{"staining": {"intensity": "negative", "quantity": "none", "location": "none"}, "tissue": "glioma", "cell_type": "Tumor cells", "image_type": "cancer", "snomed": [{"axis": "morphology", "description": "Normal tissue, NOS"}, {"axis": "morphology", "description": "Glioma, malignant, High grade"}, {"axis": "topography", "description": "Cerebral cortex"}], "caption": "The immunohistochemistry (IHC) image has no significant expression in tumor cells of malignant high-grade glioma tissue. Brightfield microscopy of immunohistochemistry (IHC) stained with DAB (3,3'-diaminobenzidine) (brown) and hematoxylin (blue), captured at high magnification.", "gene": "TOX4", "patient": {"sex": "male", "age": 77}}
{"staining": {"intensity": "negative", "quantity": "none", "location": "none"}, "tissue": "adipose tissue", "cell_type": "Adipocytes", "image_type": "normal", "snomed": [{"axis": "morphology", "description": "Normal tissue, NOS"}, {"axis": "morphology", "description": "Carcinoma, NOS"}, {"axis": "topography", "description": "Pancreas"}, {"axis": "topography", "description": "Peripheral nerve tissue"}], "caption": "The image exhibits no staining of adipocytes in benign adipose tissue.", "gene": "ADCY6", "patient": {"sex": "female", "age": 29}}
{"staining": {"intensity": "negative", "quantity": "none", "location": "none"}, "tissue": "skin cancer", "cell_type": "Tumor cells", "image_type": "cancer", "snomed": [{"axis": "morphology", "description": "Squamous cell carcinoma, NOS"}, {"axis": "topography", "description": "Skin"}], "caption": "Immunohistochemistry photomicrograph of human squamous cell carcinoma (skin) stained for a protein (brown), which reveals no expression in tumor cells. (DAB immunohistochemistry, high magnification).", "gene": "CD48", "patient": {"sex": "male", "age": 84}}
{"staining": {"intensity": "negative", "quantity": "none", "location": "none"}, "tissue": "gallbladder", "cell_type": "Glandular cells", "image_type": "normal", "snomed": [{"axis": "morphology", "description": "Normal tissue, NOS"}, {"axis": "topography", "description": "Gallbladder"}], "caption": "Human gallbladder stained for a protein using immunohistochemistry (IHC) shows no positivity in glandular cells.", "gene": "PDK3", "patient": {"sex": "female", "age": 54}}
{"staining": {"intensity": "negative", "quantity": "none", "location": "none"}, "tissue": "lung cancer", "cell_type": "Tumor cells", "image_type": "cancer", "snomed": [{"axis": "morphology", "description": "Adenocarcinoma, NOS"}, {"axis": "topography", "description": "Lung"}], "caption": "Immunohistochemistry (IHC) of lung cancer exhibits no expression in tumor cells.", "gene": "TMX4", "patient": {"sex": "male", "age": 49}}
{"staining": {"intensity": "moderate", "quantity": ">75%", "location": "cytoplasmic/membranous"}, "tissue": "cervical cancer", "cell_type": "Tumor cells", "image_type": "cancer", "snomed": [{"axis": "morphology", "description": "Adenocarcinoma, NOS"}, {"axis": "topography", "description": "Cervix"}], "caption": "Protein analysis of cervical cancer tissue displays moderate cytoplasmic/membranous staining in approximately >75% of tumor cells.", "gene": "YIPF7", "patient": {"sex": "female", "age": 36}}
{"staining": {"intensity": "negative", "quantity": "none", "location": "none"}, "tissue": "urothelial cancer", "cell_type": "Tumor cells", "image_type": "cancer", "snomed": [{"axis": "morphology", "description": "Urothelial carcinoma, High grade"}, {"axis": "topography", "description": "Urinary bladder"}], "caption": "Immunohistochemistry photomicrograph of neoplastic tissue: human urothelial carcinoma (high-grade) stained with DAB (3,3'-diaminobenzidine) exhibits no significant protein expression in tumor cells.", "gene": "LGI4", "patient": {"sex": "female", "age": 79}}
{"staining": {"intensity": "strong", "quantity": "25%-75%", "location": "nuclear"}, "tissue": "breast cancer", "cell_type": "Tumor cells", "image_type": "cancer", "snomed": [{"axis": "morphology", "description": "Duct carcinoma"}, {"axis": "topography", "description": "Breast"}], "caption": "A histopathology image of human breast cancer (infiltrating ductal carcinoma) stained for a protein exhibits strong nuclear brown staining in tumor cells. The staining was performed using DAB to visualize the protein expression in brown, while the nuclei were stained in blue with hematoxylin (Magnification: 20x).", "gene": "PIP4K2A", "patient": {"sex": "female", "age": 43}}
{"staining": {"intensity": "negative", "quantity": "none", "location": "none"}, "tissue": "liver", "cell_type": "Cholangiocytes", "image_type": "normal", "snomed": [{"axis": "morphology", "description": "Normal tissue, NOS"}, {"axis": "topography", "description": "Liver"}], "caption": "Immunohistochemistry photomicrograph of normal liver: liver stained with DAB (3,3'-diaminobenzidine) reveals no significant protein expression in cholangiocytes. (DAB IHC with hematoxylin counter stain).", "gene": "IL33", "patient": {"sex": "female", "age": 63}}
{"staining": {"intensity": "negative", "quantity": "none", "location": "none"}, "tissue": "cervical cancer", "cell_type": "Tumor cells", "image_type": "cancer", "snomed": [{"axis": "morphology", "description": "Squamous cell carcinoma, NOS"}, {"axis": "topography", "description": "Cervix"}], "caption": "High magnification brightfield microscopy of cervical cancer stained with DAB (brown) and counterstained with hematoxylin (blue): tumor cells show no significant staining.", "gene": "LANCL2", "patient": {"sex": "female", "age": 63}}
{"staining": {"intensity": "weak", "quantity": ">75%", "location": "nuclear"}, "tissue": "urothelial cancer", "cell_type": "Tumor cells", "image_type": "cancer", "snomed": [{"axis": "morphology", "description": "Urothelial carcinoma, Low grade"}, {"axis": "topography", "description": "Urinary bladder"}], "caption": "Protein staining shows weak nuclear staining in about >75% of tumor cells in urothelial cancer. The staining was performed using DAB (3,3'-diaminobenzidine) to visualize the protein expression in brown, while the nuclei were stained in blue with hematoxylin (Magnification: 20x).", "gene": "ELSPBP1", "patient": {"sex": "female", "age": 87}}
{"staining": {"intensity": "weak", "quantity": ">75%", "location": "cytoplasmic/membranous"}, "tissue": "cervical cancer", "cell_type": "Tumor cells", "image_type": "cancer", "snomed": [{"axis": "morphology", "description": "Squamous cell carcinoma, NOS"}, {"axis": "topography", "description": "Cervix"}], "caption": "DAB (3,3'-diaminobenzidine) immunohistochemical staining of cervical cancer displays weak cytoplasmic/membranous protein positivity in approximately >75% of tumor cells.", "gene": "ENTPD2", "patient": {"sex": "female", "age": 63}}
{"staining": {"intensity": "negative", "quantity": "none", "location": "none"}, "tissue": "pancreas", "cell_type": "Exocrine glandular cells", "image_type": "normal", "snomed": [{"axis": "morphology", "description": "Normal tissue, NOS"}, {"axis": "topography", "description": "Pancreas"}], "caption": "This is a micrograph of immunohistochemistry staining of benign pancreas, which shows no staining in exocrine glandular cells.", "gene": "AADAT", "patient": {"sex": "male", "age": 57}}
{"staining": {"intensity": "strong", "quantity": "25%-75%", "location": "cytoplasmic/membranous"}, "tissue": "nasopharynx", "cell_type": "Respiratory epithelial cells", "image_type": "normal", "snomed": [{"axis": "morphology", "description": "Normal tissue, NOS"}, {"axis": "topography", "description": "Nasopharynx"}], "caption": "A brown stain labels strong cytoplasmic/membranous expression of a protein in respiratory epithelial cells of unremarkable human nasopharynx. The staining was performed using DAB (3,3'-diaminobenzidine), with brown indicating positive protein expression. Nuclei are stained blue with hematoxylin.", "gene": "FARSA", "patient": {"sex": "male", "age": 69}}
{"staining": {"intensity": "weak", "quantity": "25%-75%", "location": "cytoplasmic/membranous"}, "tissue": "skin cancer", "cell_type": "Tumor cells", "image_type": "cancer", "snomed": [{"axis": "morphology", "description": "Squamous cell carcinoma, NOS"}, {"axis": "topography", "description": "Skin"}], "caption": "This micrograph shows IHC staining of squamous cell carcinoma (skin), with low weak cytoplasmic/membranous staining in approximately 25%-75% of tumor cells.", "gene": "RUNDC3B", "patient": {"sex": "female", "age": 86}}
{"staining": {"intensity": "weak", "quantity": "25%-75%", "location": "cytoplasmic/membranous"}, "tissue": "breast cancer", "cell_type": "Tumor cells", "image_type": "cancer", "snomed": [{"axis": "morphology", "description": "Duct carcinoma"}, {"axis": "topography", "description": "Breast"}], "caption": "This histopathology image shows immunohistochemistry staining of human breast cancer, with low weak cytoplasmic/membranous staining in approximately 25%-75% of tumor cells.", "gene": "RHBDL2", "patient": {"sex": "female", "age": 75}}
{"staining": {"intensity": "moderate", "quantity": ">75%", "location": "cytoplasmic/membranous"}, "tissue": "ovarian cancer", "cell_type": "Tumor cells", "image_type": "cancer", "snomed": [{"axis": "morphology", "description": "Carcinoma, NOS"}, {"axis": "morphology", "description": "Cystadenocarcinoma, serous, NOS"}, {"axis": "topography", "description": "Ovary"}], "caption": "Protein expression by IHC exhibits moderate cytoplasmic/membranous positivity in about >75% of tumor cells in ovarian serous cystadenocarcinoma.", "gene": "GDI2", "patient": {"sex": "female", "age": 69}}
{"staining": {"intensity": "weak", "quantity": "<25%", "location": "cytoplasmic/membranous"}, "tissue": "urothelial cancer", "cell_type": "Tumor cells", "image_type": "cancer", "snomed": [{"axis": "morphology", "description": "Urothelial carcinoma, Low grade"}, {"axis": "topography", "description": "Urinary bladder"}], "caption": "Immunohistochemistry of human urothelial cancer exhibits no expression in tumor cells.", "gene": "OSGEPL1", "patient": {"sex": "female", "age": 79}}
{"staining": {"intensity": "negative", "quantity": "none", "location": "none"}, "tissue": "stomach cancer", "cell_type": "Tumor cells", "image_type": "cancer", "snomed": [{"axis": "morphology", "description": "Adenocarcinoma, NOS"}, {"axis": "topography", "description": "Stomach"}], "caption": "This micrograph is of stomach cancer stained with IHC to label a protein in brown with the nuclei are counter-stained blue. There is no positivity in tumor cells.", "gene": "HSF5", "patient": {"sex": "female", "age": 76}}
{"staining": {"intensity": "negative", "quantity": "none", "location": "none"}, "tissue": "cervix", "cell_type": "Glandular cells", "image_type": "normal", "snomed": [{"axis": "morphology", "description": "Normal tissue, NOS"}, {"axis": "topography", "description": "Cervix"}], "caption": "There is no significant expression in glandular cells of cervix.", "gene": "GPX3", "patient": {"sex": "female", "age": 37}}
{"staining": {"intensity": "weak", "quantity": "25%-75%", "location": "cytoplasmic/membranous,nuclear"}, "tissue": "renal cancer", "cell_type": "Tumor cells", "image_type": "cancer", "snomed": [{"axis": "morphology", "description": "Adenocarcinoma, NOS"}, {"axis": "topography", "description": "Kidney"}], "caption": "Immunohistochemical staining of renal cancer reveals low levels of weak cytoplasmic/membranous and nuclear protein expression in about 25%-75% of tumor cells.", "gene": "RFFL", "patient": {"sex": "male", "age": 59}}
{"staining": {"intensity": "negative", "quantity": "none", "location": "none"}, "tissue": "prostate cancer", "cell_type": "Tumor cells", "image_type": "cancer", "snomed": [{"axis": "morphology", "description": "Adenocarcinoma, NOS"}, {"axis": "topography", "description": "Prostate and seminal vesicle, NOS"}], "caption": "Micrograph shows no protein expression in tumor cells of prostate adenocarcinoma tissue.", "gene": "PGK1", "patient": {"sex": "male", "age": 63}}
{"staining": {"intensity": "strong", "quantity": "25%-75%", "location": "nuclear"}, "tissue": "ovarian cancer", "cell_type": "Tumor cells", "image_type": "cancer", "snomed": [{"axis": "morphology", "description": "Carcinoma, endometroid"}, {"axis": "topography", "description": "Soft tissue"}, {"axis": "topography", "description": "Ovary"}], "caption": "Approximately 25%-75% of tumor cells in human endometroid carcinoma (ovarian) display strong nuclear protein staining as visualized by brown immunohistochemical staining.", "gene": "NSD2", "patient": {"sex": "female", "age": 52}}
==========
### YOUR TASK
In the material above, how many lines include the word "displays"? Answer with the number only.

### OUTPUT OF THE TASK
2